- [WRITTEN TASK 1]:
In the reflections on the binary tree boundary problem, why does the writer call the bug missed during manual testing a careless mistake? Answer in one to three sentences.

- [EXTRACT]:
*** Block opens ***

545. Boundary of Binary Tree

The boundary of a binary tree is the concatenation of the root, the left boundary, the leaves ordered from left-to-right, and the reverse order of the right boundary.
The left boundary is the set of nodes defined by the following:

• The root node’s left child is in the left boundary. If the root does not have a left child, then the left boundary is empty.
• If a node in the left boundary and has a left child, then the left child is in the left boundary.
• If a node is in the left boundary, has no left child, but has a right child, then the right child is in the left boundary.
• The leftmost leaf is not in the left boundary.
  The right boundary is similar to the left boundary, except it is the right side of the root’s right subtree. Again, the leaf is not part of the right boundary, and the right boundary is empty if the root does not have a right child.
  The leaves are nodes that do not have any children. For this problem, the root is not a leaf.
  Given the root of a binary tree, return the values of its boundary.

🪞 Reflections

1. 52 minutes is a long time
   1. 8:20 is too long for planning
   2. finishing the first implementation in ~12 minutes isn’t bad, but there were a couple of bugs
   3. testing took a long time, but it found several bugs
   4. But this is a pretty complicate problem, so maybe it’s not too bad
2. I’m happy with the bugs I caught during manual testing
3. The bug I didn’t catch during manual testing was a careless mistake
   1. I didn’t think about ordering the nodes properly on my first pass of the high-level implementation
   2. and I didn’t notice that my test result was not what it should have been (in terms of the order of nodes) at the end of testing
   3. but I was able to recognize the issue immediately and fixed it in one shot
4. I’m happy with my recursive implementations
5. I feel like working with trees is getting more natural

⌨️ My Solutions

/* Return the values of the boundary of the tree  
Boundary =  
1. root  
2. left boundary (left subtree of root + leftmost, non-leaf nodes in left subtree)  
3. leaves  
4. right boundary (analogous to left boundary)

*** Block closes ***

- [RECORDS SHOWN]:
*** Block opens ***

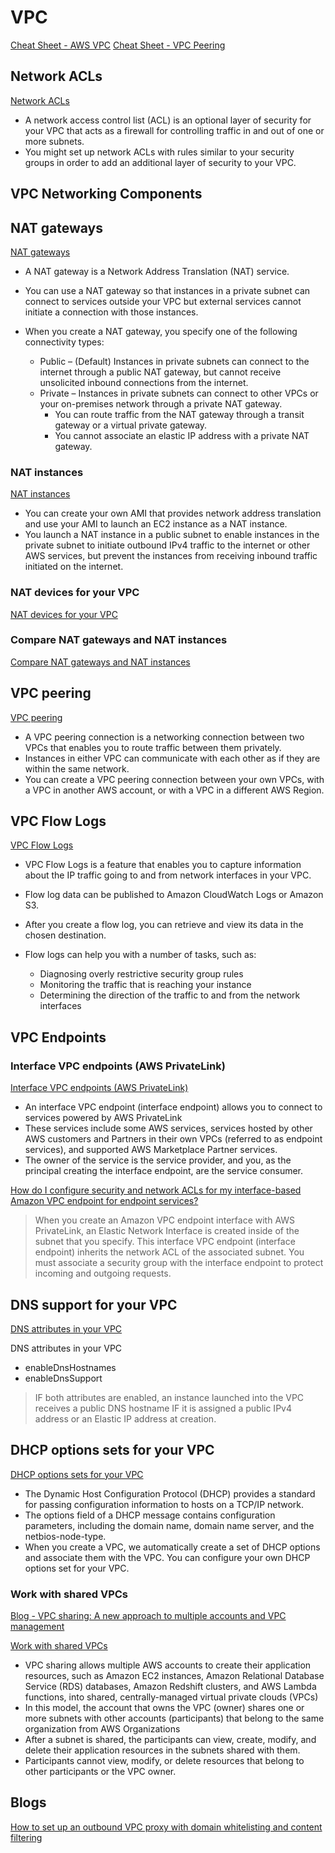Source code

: # VPC

[Cheat Sheet - AWS VPC](https://tutorialsdojo.com/amazon-vpc)
[Cheat Sheet - VPC Peering](https://tutorialsdojo.com/vpc-peering)


## Network ACLs

[Network ACLs](https://docs.aws.amazon.com/vpc/latest/userguide/vpc-network-acls.html)

- A network access control list (ACL) is an optional layer of security for your VPC that acts as a firewall for controlling traffic in and out of one or more subnets. 
- You might set up network ACLs with rules similar to your security groups in order to add an additional layer of security to your VPC.

## VPC Networking Components

## NAT gateways

[NAT gateways](https://docs.aws.amazon.com/vpc/latest/userguide/vpc-nat-gateway.html)

- A NAT gateway is a Network Address Translation (NAT) service. 
- You can use a NAT gateway so that instances in a private subnet can connect to services outside your VPC but external services cannot initiate a connection with those instances.

- When you create a NAT gateway, you specify one of the following connectivity types:
  - Public – (Default) Instances in private subnets can connect to the internet through a public NAT gateway, but cannot receive unsolicited inbound connections from the internet.
  - Private – Instances in private subnets can connect to other VPCs or your on-premises network through a private NAT gateway. 
    - You can route traffic from the NAT gateway through a transit gateway or a virtual private gateway. 
    - You cannot associate an elastic IP address with a private NAT gateway.
    

### NAT instances

[NAT instances](https://docs.aws.amazon.com/vpc/latest/userguide/VPC_NAT_Instance.html)

- You can create your own AMI that provides network address translation and use your AMI to launch an EC2 instance as a NAT instance. 
- You launch a NAT instance in a public subnet to enable instances in the private subnet to initiate outbound IPv4 traffic to the internet or other AWS services, but prevent the instances from receiving inbound traffic initiated on the internet.

### NAT devices for your VPC

[NAT devices for your VPC](https://docs.aws.amazon.com/vpc/latest/userguide/vpc-nat.html)



### Compare NAT gateways and NAT instances

[Compare NAT gateways and NAT instances](https://docs.aws.amazon.com/vpc/latest/userguide/vpc-nat-comparison.html)



## VPC peering

[VPC peering](https://docs.aws.amazon.com/vpc/latest/userguide/vpc-peering.html)

- A VPC peering connection is a networking connection between two VPCs that enables you to route traffic between them privately. 
- Instances in either VPC can communicate with each other as if they are within the same network. 
- You can create a VPC peering connection between your own VPCs, with a VPC in another AWS account, or with a VPC in a different AWS Region.


## VPC Flow Logs

[VPC Flow Logs](https://docs.aws.amazon.com/vpc/latest/userguide/flow-logs.html)

- VPC Flow Logs is a feature that enables you to capture information about the IP traffic going to and from network interfaces in your VPC.
- Flow log data can be published to Amazon CloudWatch Logs or Amazon S3.
- After you create a flow log, you can retrieve and view its data in the chosen destination.

- Flow logs can help you with a number of tasks, such as:
  - Diagnosing overly restrictive security group rules
  - Monitoring the traffic that is reaching your instance
  - Determining the direction of the traffic to and from the network interfaces

## VPC Endpoints

### Interface VPC endpoints (AWS PrivateLink)

[Interface VPC endpoints (AWS PrivateLink)](https://docs.aws.amazon.com/vpc/latest/privatelink/vpce-interface.html)

- An interface VPC endpoint (interface endpoint) allows you to connect to services powered by AWS PrivateLink
- These services include some AWS services, services hosted by other AWS customers and Partners in their own VPCs (referred to as endpoint services), and supported AWS Marketplace Partner services. 
- The owner of the service is the service provider, and you, as the principal creating the interface endpoint, are the service consumer.

[How do I configure security and network ACLs for my interface-based Amazon VPC endpoint for endpoint services?](https://aws.amazon.com/premiumsupport/knowledge-center/security-network-acl-vpc-endpoint)

> When you create an Amazon VPC endpoint interface with AWS PrivateLink, an Elastic Network Interface is created inside of the subnet that you specify. This interface VPC endpoint (interface endpoint) inherits the network ACL of the associated subnet. You must associate a security group with the interface endpoint to protect incoming and outgoing requests.

## DNS support for your VPC

[DNS attributes in your VPC](https://docs.aws.amazon.com/vpc/latest/userguide/vpc-dns.html#vpc-dns-support)

DNS attributes in your VPC

- enableDnsHostnames	
- enableDnsSupport

>  IF both attributes are enabled, an instance launched into the VPC receives a public DNS hostname IF it is assigned a public IPv4 address or an Elastic IP address at creation.

## DHCP options sets for your VPC

[DHCP options sets for your VPC](https://docs.aws.amazon.com/vpc/latest/userguide/VPC_DHCP_Options.html)

- The Dynamic Host Configuration Protocol (DHCP) provides a standard for passing configuration information to hosts on a TCP/IP network. 
- The options field of a DHCP message contains configuration parameters, including the domain name, domain name server, and the netbios-node-type.
- When you create a VPC, we automatically create a set of DHCP options and associate them with the VPC. You can configure your own DHCP options set for your VPC.


### Work with shared VPCs

[Blog - VPC sharing: A new approach to multiple accounts and VPC management](https://aws.amazon.com/blogs/networking-and-content-delivery/vpc-sharing-a-new-approach-to-multiple-accounts-and-vpc-management)

[Work with shared VPCs](https://docs.aws.amazon.com/vpc/latest/userguide/vpc-sharing.html)

- VPC sharing allows multiple AWS accounts to create their application resources, such as Amazon EC2 instances, Amazon Relational Database Service (RDS) databases, Amazon Redshift clusters, and AWS Lambda functions, into shared, centrally-managed virtual private clouds (VPCs)
- In this model, the account that owns the VPC (owner) shares one or more subnets with other accounts (participants) that belong to the same organization from AWS Organizations
- After a subnet is shared, the participants can view, create, modify, and delete their application resources in the subnets shared with them. 
- Participants cannot view, modify, or delete resources that belong to other participants or the VPC owner.

## Blogs

[How to set up an outbound VPC proxy with domain whitelisting and content filtering](https://aws.amazon.com/blogs/security/how-to-set-up-an-outbound-vpc-proxy-with-domain-whitelisting-and-content-filtering)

*** Block closes ***

- [WRITTEN TASK 2]:
In the entries, take the lines starting with the line that contains "address at creation." and going on through the line that contains "[DHCP options sets", and recast them as a JSON list of strings, one string per line, leaving out blank lines.

- [TASK ANSWER 1]:
The writer did not think about ordering the nodes properly on the first pass of the high-level implementation. The writer also did not notice at the end of testing that the test result had the nodes in the wrong order.

- [TASK ANSWER 2]:
[
  ">  IF both attributes are enabled, an instance launched into the VPC receives a public DNS hostname IF it is assigned a public IPv4 address or an Elastic IP address at creation.",
  "## DHCP options sets for your VPC",
  "[DHCP options sets for your VPC](https://docs.aws.amazon.com/vpc/latest/userguide/VPC_DHCP_Options.html)"
]